> _Task brief_: Format every line below as a JSON list of strings, one string per line, with blank lines and pictures left out.

> _Provided records_:
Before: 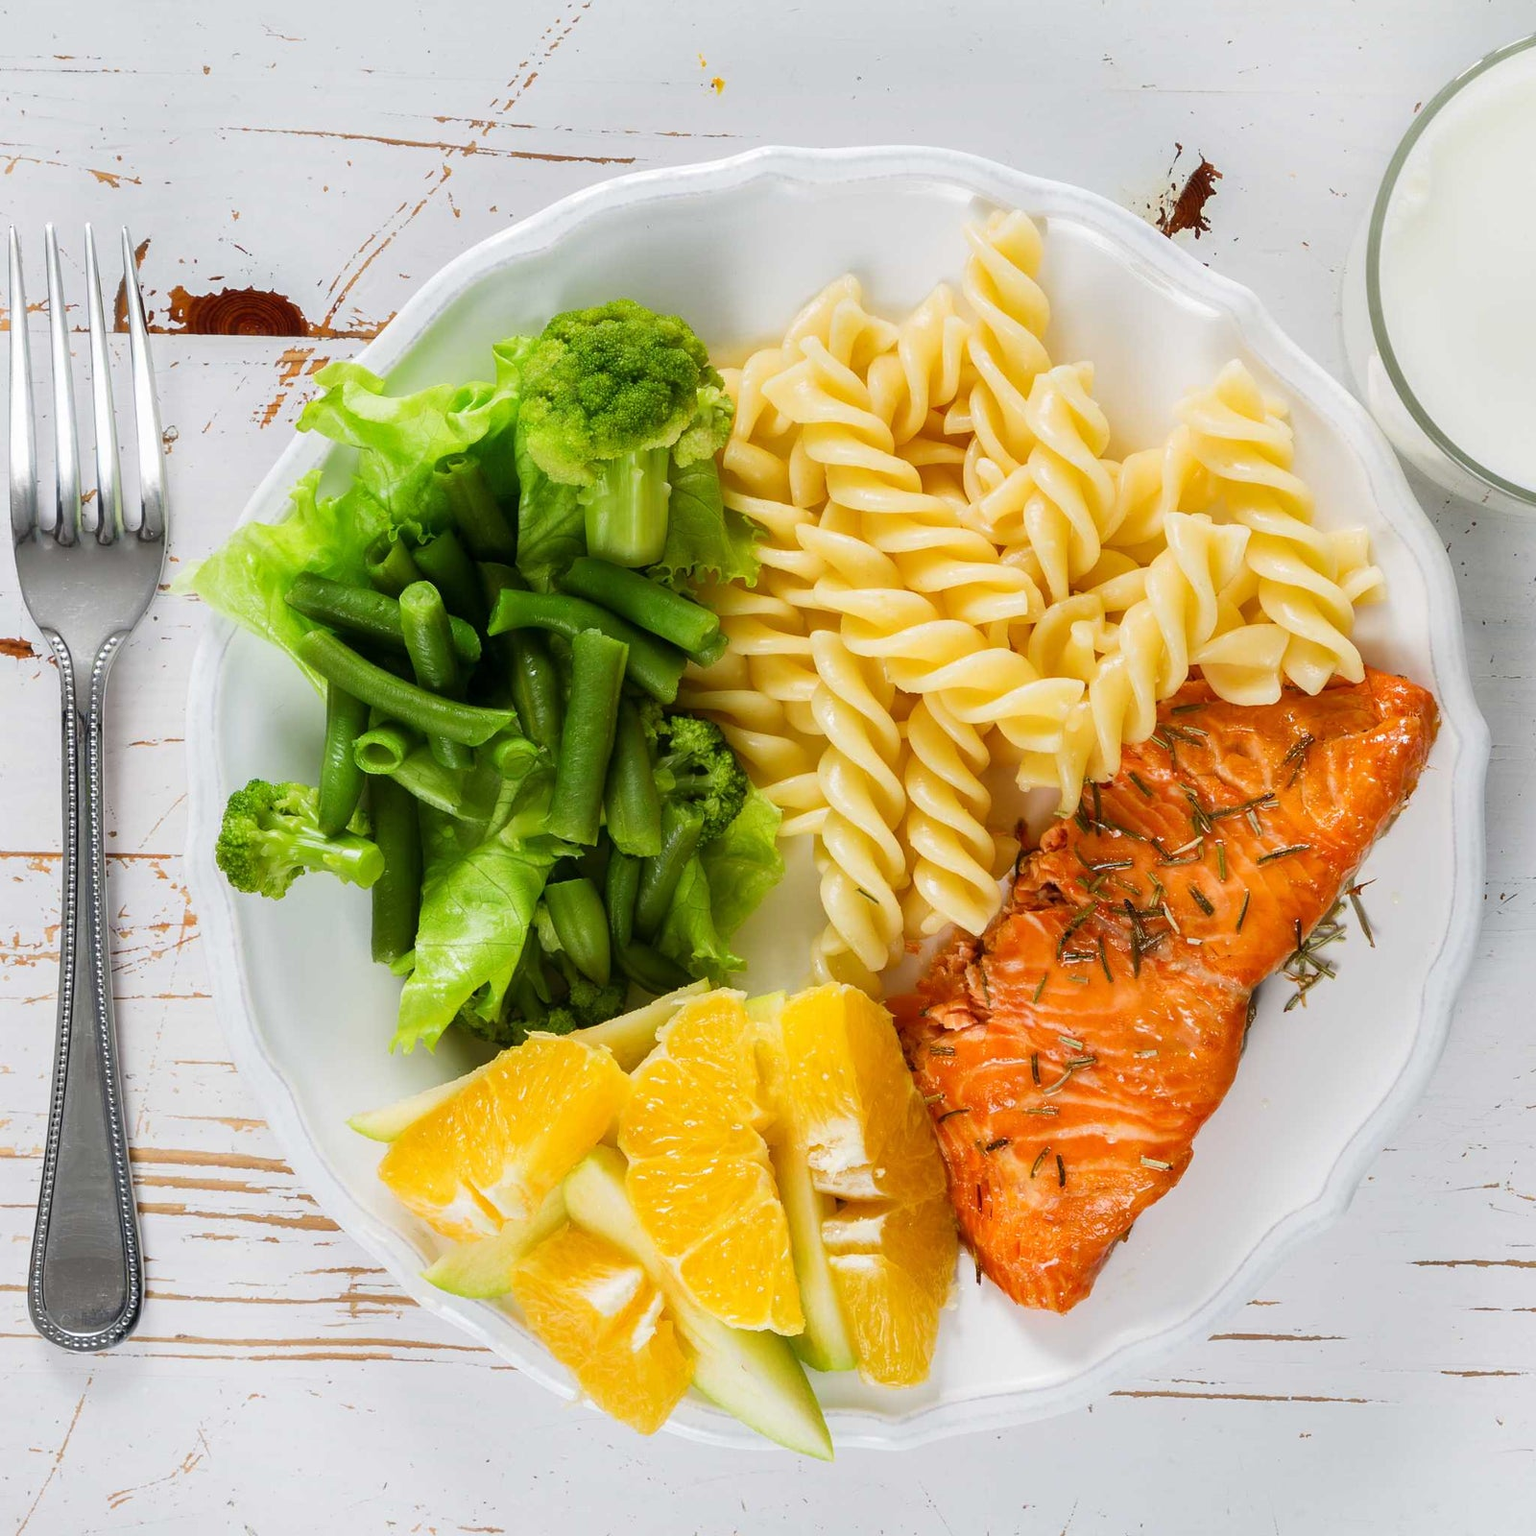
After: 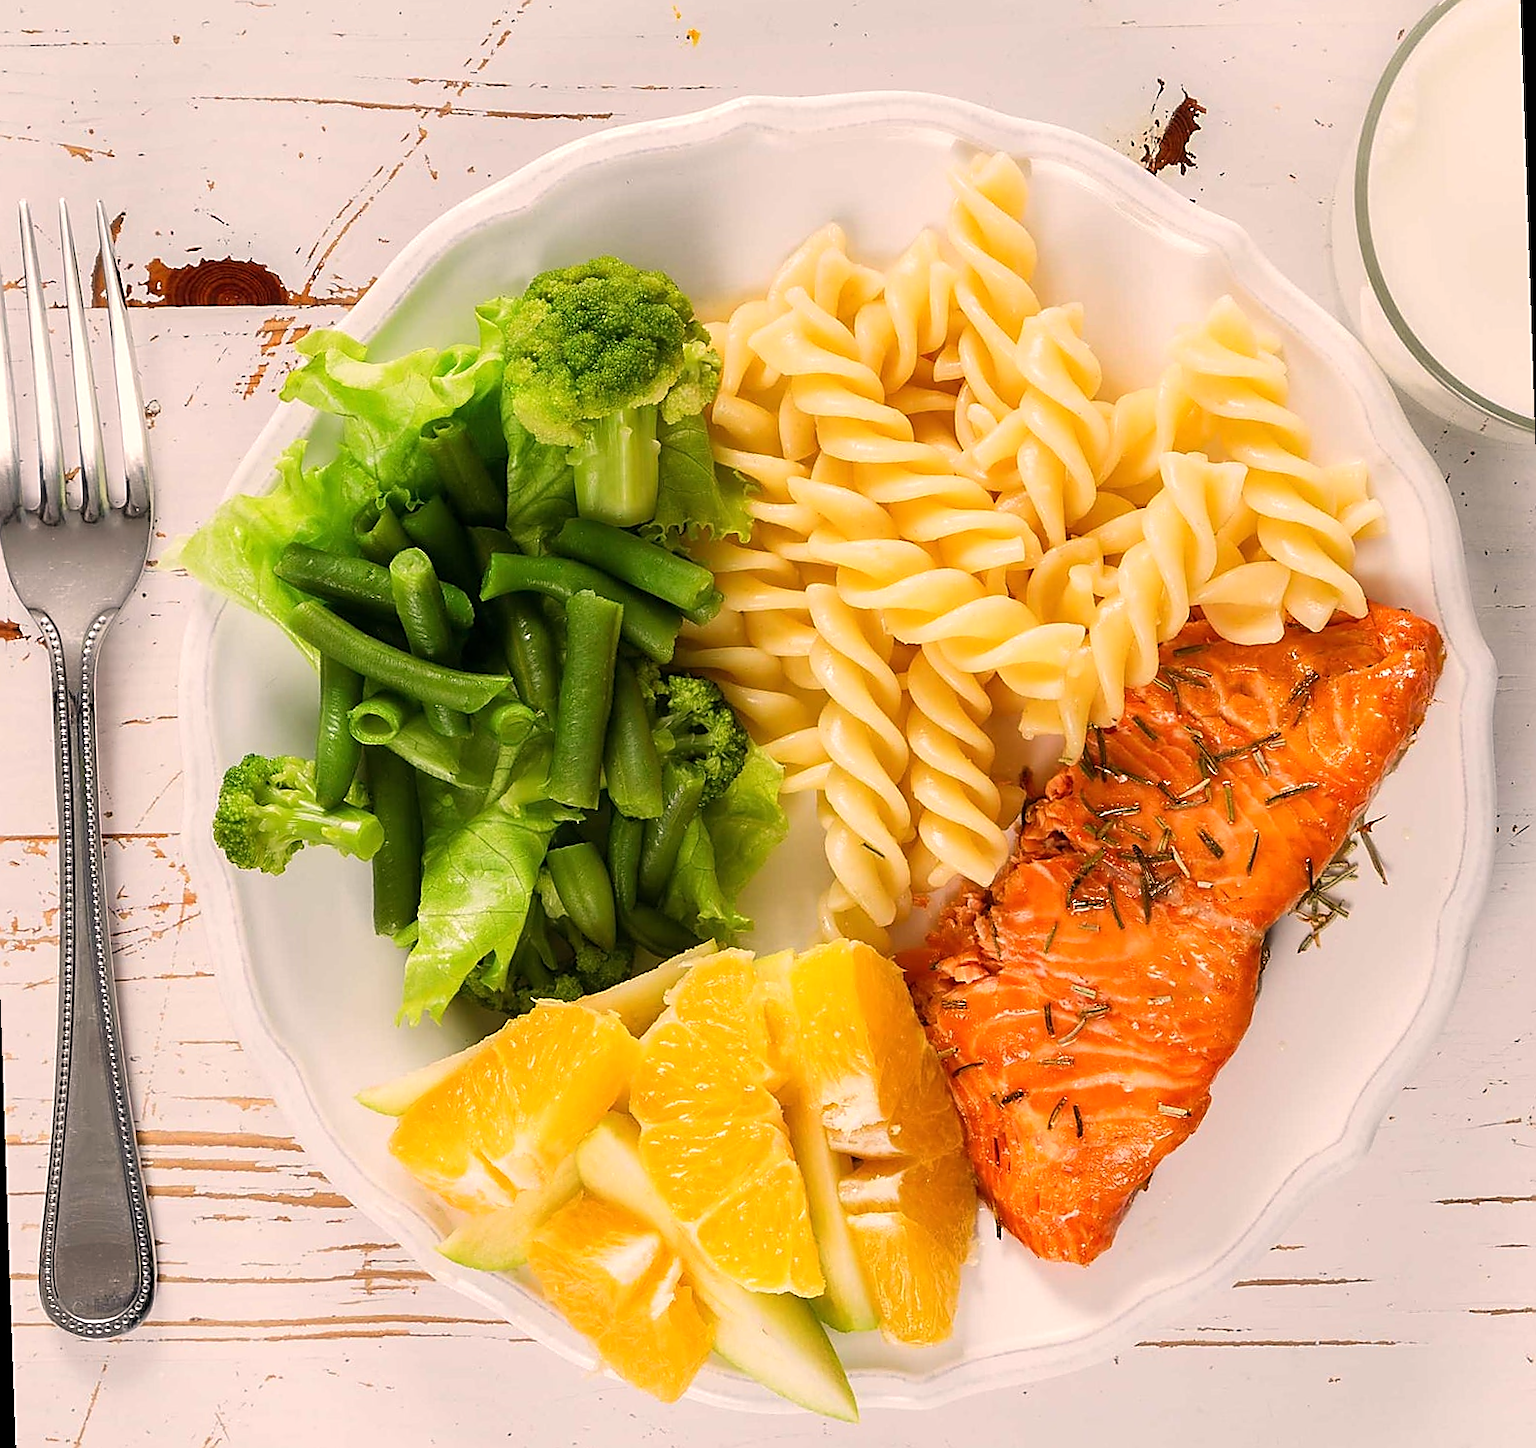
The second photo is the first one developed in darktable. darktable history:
sharpen: radius 1.4, amount 1.25, threshold 0.7
white balance: red 1.127, blue 0.943
rotate and perspective: rotation -2°, crop left 0.022, crop right 0.978, crop top 0.049, crop bottom 0.951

> _Written solution_:
[
  "Before: ",
  "After: ",
  "The second photo is the first one developed in darktable. darktable history:",
  "sharpen: radius 1.4, amount 1.25, threshold 0.7",
  "white balance: red 1.127, blue 0.943",
  "rotate and perspective: rotation -2°, crop left 0.022, crop right 0.978, crop top 0.049, crop bottom 0.951"
]